_Task directions_
Pull out of the data below the stretch of lines bounded by the one containing "based image" and the one containing "optimization with", both bounds included, unchanged.

───── Records supplied ─────

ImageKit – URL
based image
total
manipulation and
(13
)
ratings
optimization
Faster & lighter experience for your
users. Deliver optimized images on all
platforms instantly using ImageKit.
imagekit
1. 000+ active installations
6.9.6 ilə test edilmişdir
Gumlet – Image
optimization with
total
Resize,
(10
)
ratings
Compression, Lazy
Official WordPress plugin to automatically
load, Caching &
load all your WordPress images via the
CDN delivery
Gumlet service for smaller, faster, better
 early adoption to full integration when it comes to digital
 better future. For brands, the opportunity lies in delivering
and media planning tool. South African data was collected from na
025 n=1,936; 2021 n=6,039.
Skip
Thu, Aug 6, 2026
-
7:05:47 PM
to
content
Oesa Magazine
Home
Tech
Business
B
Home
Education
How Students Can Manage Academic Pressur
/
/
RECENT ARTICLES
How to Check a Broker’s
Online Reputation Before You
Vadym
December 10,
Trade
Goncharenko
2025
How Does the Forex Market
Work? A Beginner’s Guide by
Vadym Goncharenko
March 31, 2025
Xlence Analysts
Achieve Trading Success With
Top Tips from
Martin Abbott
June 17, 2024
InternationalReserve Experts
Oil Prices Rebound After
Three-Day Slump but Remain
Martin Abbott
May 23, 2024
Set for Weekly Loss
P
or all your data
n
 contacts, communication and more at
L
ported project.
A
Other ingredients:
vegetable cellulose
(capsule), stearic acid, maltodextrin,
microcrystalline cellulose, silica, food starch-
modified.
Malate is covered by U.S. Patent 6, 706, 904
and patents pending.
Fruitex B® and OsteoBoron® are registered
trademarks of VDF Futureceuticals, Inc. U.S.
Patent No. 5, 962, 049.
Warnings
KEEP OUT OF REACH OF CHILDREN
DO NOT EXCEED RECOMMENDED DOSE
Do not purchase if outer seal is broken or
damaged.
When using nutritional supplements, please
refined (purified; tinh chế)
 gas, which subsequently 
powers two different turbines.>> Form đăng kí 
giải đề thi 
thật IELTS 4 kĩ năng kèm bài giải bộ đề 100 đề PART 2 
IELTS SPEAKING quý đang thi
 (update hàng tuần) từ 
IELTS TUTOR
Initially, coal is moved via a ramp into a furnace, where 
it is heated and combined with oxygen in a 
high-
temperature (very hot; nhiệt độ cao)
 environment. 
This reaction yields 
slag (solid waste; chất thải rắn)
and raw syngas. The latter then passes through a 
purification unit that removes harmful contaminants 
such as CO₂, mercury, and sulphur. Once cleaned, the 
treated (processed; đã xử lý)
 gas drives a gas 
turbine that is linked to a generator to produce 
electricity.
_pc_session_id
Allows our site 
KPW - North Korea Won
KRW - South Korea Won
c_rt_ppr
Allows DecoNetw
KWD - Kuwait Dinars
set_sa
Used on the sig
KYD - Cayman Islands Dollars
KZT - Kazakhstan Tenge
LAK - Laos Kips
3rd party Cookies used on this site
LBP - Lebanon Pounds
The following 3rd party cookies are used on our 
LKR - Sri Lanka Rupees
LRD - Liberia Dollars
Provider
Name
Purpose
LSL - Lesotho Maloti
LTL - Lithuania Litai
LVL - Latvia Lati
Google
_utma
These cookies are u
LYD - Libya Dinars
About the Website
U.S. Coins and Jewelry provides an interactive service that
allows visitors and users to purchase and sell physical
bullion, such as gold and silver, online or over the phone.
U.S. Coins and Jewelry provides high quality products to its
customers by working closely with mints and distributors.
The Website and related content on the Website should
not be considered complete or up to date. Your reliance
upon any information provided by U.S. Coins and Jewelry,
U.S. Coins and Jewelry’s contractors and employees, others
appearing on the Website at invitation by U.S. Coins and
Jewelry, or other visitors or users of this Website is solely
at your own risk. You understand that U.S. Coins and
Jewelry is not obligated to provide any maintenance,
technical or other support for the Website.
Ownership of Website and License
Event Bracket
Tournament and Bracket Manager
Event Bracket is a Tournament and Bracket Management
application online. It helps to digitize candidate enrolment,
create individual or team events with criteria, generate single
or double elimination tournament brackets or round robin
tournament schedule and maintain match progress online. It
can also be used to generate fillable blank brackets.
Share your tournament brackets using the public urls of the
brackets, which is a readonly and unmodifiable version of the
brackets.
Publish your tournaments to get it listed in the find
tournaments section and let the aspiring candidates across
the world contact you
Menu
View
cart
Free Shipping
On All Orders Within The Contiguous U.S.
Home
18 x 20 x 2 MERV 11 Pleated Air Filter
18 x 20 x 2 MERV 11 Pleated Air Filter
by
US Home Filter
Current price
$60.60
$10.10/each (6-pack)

─────
───── Records supplied ─────

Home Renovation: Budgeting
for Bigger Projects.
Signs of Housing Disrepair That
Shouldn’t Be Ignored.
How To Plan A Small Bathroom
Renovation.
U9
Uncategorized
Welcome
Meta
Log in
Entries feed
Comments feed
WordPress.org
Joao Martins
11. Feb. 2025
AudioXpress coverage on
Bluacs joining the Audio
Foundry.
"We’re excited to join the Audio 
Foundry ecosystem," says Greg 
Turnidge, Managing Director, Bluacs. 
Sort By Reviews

─────

_The answer_
based image
total
manipulation and
(13
)
ratings
optimization
Faster & lighter experience for your
users. Deliver optimized images on all
platforms instantly using ImageKit.
imagekit
1. 000+ active installations
6.9.6 ilə test edilmişdir
Gumlet – Image
optimization with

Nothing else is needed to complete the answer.